Photo Credit: Tom Auchterlonie

POUND RIDGE, N.Y. -- The Pound Ridge Library's proposed 2015 budget includes double-digit spending and tax levy increases, as more services are being added for patrons.

The budget, which is up for a public vote on Tuesday, calls for a 16.36-percent boost in spending, bringing total appropriations from $679,863 for 2014 to $791,117 for the coming fiscal year. The tax levy, which is the amount of revenue that would be collected through property taxes, would rise by 17.82 percent, from $644,633 for 2014 to $759,487 for 2015.

The proposed levy amount is above the state-mandated 2 percent tax cap, confirmed David Dow, who is president of the library Board of Trustees. However, no supermajority from voters is required for an override of the tax cap, according to Dow, which is in contrast to school district budgets. The only supermajority needed was from the board, which Dow confirmed gave unanimous approval for the budget.

The proposed tax rate, which is the amount that people owe per $1,000 of assessed value, would rise by 30 cents, going to $2.02 per $1,000. This translates to an average increase of $49 per household.

The added services for the budget included more hours -- they would be from 10 a.m. to 5 p.m. on Saturdays and 12 p.m. to 5 p.m. on Sundays - and the addition of an assistant to work on coordination with schools and more programming for children. Additionally, the library announced that space is being repurposed and work on consolidating collections has been done. An expansion of the building could take place in the future.

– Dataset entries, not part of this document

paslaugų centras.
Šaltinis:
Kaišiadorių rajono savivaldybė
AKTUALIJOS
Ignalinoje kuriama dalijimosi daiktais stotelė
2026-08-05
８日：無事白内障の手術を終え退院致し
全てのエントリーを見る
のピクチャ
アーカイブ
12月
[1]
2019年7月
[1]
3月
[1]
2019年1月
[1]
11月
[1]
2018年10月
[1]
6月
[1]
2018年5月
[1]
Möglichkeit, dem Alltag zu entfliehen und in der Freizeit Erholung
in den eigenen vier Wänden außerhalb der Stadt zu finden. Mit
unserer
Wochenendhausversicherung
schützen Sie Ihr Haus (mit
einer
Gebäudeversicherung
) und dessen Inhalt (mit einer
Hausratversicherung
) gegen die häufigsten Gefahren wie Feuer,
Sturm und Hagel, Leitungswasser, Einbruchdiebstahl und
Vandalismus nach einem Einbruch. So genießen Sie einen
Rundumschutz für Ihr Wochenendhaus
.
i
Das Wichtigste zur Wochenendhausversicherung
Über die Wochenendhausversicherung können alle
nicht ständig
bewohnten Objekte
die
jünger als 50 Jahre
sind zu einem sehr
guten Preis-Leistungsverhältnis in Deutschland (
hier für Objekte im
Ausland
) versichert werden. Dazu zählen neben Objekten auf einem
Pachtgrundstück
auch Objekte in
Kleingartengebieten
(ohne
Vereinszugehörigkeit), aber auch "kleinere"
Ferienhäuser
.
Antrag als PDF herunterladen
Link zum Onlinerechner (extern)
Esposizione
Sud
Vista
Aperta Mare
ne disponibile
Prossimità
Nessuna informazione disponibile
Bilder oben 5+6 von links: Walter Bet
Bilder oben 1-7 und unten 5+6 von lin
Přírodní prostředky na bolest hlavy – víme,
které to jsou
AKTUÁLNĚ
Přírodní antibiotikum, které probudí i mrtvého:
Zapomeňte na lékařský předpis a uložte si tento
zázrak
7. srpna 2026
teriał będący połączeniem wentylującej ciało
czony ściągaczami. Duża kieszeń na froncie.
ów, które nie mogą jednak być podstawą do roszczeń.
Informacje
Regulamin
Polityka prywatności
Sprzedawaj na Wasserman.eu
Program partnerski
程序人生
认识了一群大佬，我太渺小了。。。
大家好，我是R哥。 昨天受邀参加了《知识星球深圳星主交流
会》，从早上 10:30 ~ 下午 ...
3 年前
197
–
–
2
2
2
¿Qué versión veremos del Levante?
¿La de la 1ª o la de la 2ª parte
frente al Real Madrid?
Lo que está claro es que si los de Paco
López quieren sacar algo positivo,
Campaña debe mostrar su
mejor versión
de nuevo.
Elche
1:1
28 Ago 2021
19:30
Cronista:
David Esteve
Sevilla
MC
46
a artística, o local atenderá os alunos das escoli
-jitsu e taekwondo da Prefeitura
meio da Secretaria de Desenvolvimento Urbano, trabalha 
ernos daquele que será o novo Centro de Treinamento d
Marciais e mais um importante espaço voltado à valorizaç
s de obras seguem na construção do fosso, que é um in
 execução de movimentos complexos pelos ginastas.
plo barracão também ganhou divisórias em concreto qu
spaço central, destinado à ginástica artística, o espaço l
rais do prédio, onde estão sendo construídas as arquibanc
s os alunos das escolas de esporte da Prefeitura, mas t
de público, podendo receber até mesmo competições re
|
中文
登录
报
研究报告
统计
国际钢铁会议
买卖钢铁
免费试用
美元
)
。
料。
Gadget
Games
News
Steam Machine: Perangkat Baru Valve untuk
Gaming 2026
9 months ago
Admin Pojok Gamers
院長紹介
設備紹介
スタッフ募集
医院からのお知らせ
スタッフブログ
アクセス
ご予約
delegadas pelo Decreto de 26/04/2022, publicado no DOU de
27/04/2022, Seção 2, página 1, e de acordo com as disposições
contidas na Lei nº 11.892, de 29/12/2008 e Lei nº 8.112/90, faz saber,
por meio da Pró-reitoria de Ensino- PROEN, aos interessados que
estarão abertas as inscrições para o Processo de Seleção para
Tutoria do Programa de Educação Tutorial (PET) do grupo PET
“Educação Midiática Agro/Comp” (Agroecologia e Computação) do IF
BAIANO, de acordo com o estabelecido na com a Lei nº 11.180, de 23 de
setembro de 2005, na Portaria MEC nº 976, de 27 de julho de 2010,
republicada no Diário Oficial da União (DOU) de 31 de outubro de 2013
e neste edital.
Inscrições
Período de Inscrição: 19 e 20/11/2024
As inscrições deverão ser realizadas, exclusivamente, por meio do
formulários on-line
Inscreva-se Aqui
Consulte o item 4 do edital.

"In the meantime, the trustees will be working with architects and other professionals on a thoughtful expansion plan that best suits long-term needs," the library states in a budget announcement. "In addition to increased floor space, the plan will involve significant projects that must be addressed in the near future including improvements to the parking lot, which is undersized and in disrepair, and to the entranceways, where automatic doors will assist the handicapped and parents with young children."

While the spending and levy increase percentages are high, the dollar amounts are low when compared to a larger entity's budget. For example, the Bedford Central School District's current budget, which was approved by voters in May, has a tax-levy hike of more than $1.5 million but the percentage is only 1.41.

"We consider any tax increase very carefully," Dow explained. "To keep this in proper perspective you need to recognize that the library constitutes a very small portion (a few percent) of the local tax bill."

The budget announcement also states that the library is underfunded. Data cited by the library show that for operating expenses the library is 32nd out of 38, while it is 37th for "operating expenses per transaction in the county."

"While the community has consistently supported budget increases since the library’s conversion  from a private library association to a special taxing district, funding is still among the lowest in the county," the announcement states.

The announcement notes that the library's endowment had to be "spent down" in order to finance work on the building, which it notes was necessary and "relating to the structural integrity and safety of the building."

The budget vote is from 2 p.m. to 8 p.m. at the library, 271 Westchester Ave. Also up for votes are seven candidates vying for four board seats.